Ambon Manise (3): Pattimura dan Martha Tiahahu
Selain wisata alam, Ambon juga memiliki wisata sejarah
kepahlawanan, seperti patung Pahlawan Kapitan Pattimura dan Patung Pahlawan
Martha Christina Tiahahu.
Kapitan Pattimura lahir di Hualoy, Seram Selatan,
Maluku, 8 Juni 1783 dan meninggal di Ambon, Maluku, pada 16 Desember 1817 (umur
34 tahun). Sebelum melakukan perlawanan
terhadap VOC, ia adalah mantan sersan Militer Inggris. Pada waktu pecah perang
melawan penjajah Belanda tahun 1817, Raja-raja Patih, Para Kapitan, Tua-tua
Adat dan rakyat mengangkat Pattimura sebagai pemimpin dan panglima perang
karena berpengalaman dan memiliki sifat-sifat kesatria (kabaressi). Dalam
perjuangan menentang Belanda ia juga menggalang persatuan dengan kerajaan
Ternate dan Tidore, raja-raja di Bali, Sulawesi dan Jawa. Tercatat beberapa
pertempuran yang menghancurkan pasukan Belanda, seperti perebutan benteng
Belanda Duurstede, pertempuran di pantai Waisisil dan jasirah Hatawano, Ouw-
Ullath, Jasirah Hitu di Pulau Ambon dan Seram Selatan. Perang Pattimura hanya
dapat dihentikan dengan politik adu domba, tipu muslihat dan bumi hangus oleh
Belanda.

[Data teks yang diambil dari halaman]
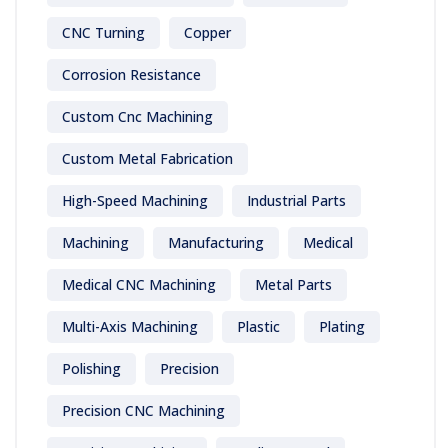
CNC Turning
Copper
Corrosion Resistance
Custom Cnc Machining
Custom Metal Fabrication
High-Speed Machining
Industrial Parts
Machining
Manufacturing
Medical
Medical CNC Machining
Metal Parts
Multi-Axis Machining
Plastic
Plating
Polishing
Precision
Precision CNC Machining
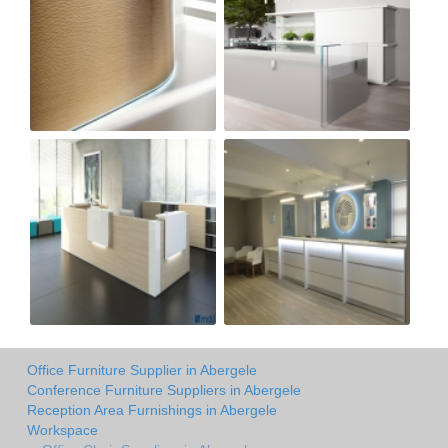
Office Furniture Supplier in Abergele
Conference Furniture Suppliers in Abergele
Reception Area Furnishings in Abergele
Workspace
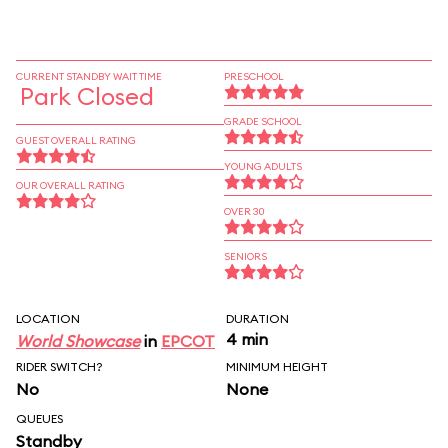
CURRENT STANDBY WAIT TIME
PRESCHOOL
Park Closed
GRADE SCHOOL
GUEST OVERALL RATING
YOUNG ADULTS
OUR OVERALL RATING
OVER 30
SENIORS
LOCATION
DURATION
4 min
World Showcase
in
EPCOT
RIDER SWITCH?
MINIMUM HEIGHT
No
None
QUEUES
Standby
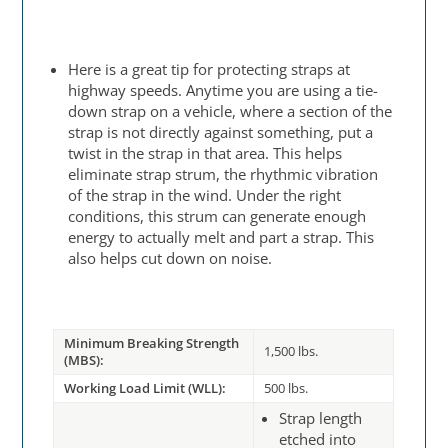
Here is a great tip for protecting straps at
highway speeds. Anytime you are using a tie-
down strap on a vehicle, where a section of the
strap is not directly against something, put a
twist in the strap in that area. This helps
eliminate strap strum, the rhythmic vibration
of the strap in the wind. Under the right
conditions, this strum can generate enough
energy to actually melt and part a strap. This
also helps cut down on noise.
Minimum Breaking Strength
1,500 lbs.
(MBS):
Working Load Limit (WLL):
500 lbs.
Strap length
etched into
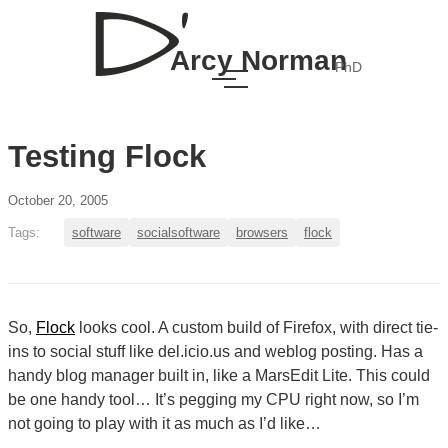
Arcy Norman
PhD
Testing Flock
October 20, 2005
Tags:
software
socialsoftware
browsers
flock
So,
Flock
looks cool. A custom build of Firefox, with direct tie-
ins to social stuff like del.icio.us and weblog posting. Has a
handy blog manager built in, like a MarsEdit Lite. This could
be one handy tool… It’s pegging my CPU right now, so I’m
not going to play with it as much as I’d like…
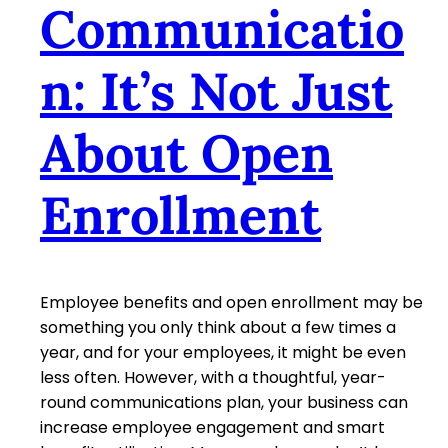
Communicatio
n: It’s Not Just
About Open
Enrollment
Employee benefits and open enrollment may be
something you only think about a few times a
year, and for your employees, it might be even
less often. However, with a thoughtful, year-
round communications plan, your business can
increase employee engagement and smart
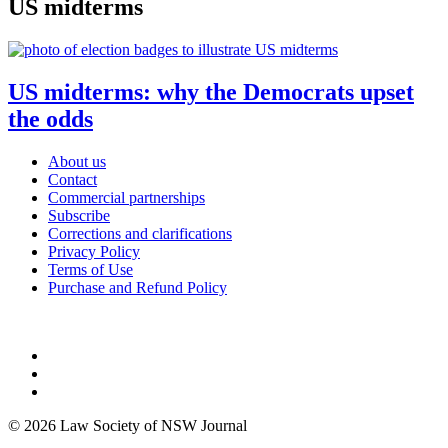
US midterms
US midterms: why the Democrats upset
the odds
About us
Contact
Commercial partnerships
Subscribe
Corrections and clarifications
Privacy Policy
Terms of Use
Purchase and Refund Policy
© 2026 Law Society of NSW Journal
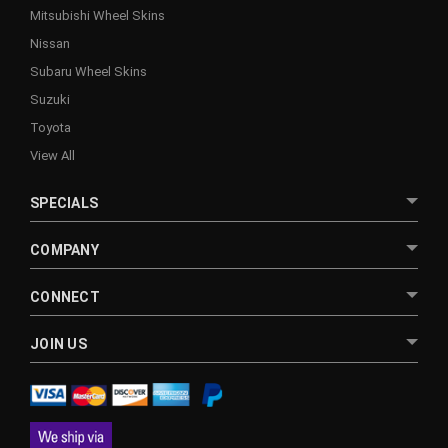
Mitsubishi Wheel Skins
Nissan
Subaru Wheel Skins
Suzuki
Toyota
View All
SPECIALS
COMPANY
CONNECT
JOIN US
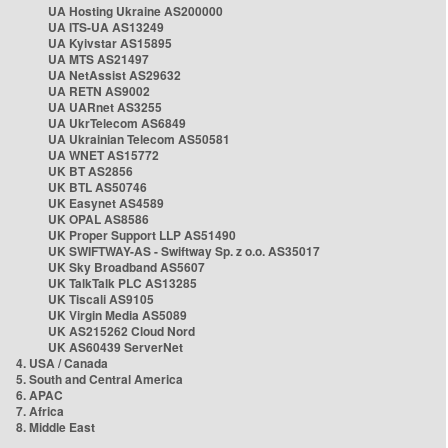
UA Hosting Ukraine AS200000
UA ITS-UA AS13249
UA Kyivstar AS15895
UA MTS AS21497
UA NetAssist AS29632
UA RETN AS9002
UA UARnet AS3255
UA UkrTelecom AS6849
UA Ukrainian Telecom AS50581
UA WNET AS15772
UK BT AS2856
UK BTL AS50746
UK Easynet AS4589
UK OPAL AS8586
UK Proper Support LLP AS51490
UK SWIFTWAY-AS - Swiftway Sp. z o.o. AS35017
UK Sky Broadband AS5607
UK TalkTalk PLC AS13285
UK Tiscali AS9105
UK Virgin Media AS5089
UK AS215262 Cloud Nord
UK AS60439 ServerNet
4. USA / Canada
5. South and Central America
6. APAC
7. Africa
8. Middle East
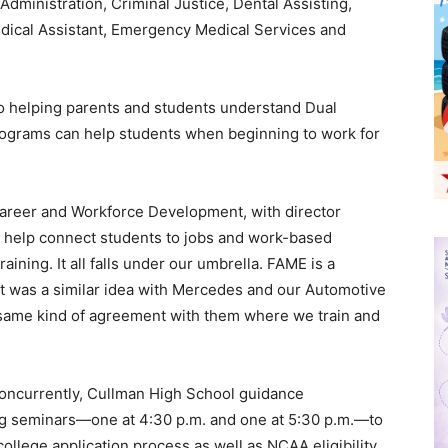
dministration, Criminal Justice, Dental Assisting,
dical Assistant, Emergency Medical Services and
to helping parents and students understand Dual
rograms can help students when beginning to work for
Career and Workforce Development, with director
 help connect students to jobs and work-based
aining. It all falls under our umbrella. FAME is a
t was a similar idea with Mercedes and our Automotive
 same kind of agreement with them where we train and
“Concurrently, Cullman High School guidance
ng seminars—one at 4:30 p.m. and one at 5:30 p.m.—to
ollege application process as well as NCAA eligibility,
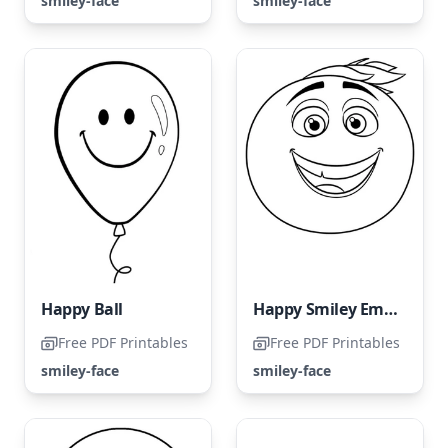
smiley-face
smiley-face
Happy Ball
Happy Smiley Emoji
Free PDF Printables
Free PDF Printables
smiley-face
smiley-face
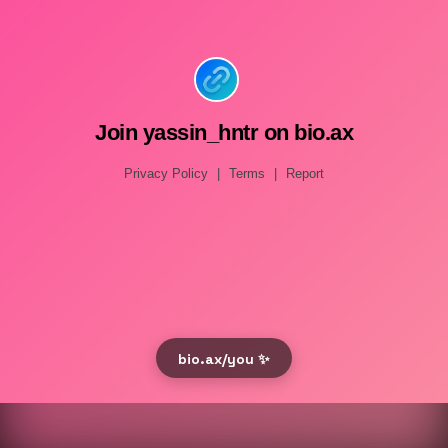
Join yassin_hntr on bio.ax
Privacy Policy
|
Terms
|
Report
bio.ax/you ✨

> **Daftar Tugas**:
1. Sunting bagian tulisan tentang Pattimura yang dibuka dengan kata-kata berisi "Ambon Manise (3): Pattimura" dan ditutup dengan "Martha Christina Tiahahu.". Tulis ulang bagian itu dan ganti "wisata sejarah" dengan "wisata budaya".
2. Lanjutkan tulisan tentang Pattimura dan Martha Tiahahu mulai dari sesudah kalimat terakhirnya.

> **Jawaban Tugas**:
1.
Ambon Manise (3): Pattimura dan Martha Tiahahu
Selain wisata alam, Ambon juga memiliki wisata budaya
kepahlawanan, seperti patung Pahlawan Kapitan Pattimura dan Patung Pahlawan
Martha Christina Tiahahu.

2.
Para tokoh pejuang akhirnya dapat ditangkap dan
mengakhiri pengabdiannya di tiang gantungan pada 16 Desember 1817 di kota
Ambon. Dalam catatan M. Sapija, sejarawan yang pertama kali menulis buku
tentang Pattimura, dinyatakan bahwa Pattimura sebenarnya bernama Ahmad Lussy,
tetapi dia lebih dikenal dengan nama Thomas Mattulessy.
Sedikitnya terdapat dua tempat yang mengabadikan
Pattimura dalam bentuk patung, yakni di Lapangan Merdeka Alun-Alun Ambon
(berdekatan dengan "Gong Perdamaian") dan di depan Museum Siwalima,
Batucapeu.
Martha Christina Tiahahu (lahir 4 Januari 1800),
adalah seorang remaja puteri yang langsung terjun dalam medan pertempuran
melawan tentara Belanda dalam perang Pattimura 1817. Dengan rambutnya yang
panjang terurai serta berikat kepala sehelai kain berang (merah) ia mendampingi
ayahnya dalam setiap pertempuran di Pulau Nusalaut dan di Pulau Saparua. Ia
bukan saja mengangkat senjata, tetapi juga memberi semangat kepada kaum wanita
agar ikut membantu kaum pria di setiap medan pertempuran. Ayahnya, Kapitan Paulus Tiahahu (pembantu
Thomas Matulessy dalam perang Pattimura tahun 1817), divonis hukum mati tembak.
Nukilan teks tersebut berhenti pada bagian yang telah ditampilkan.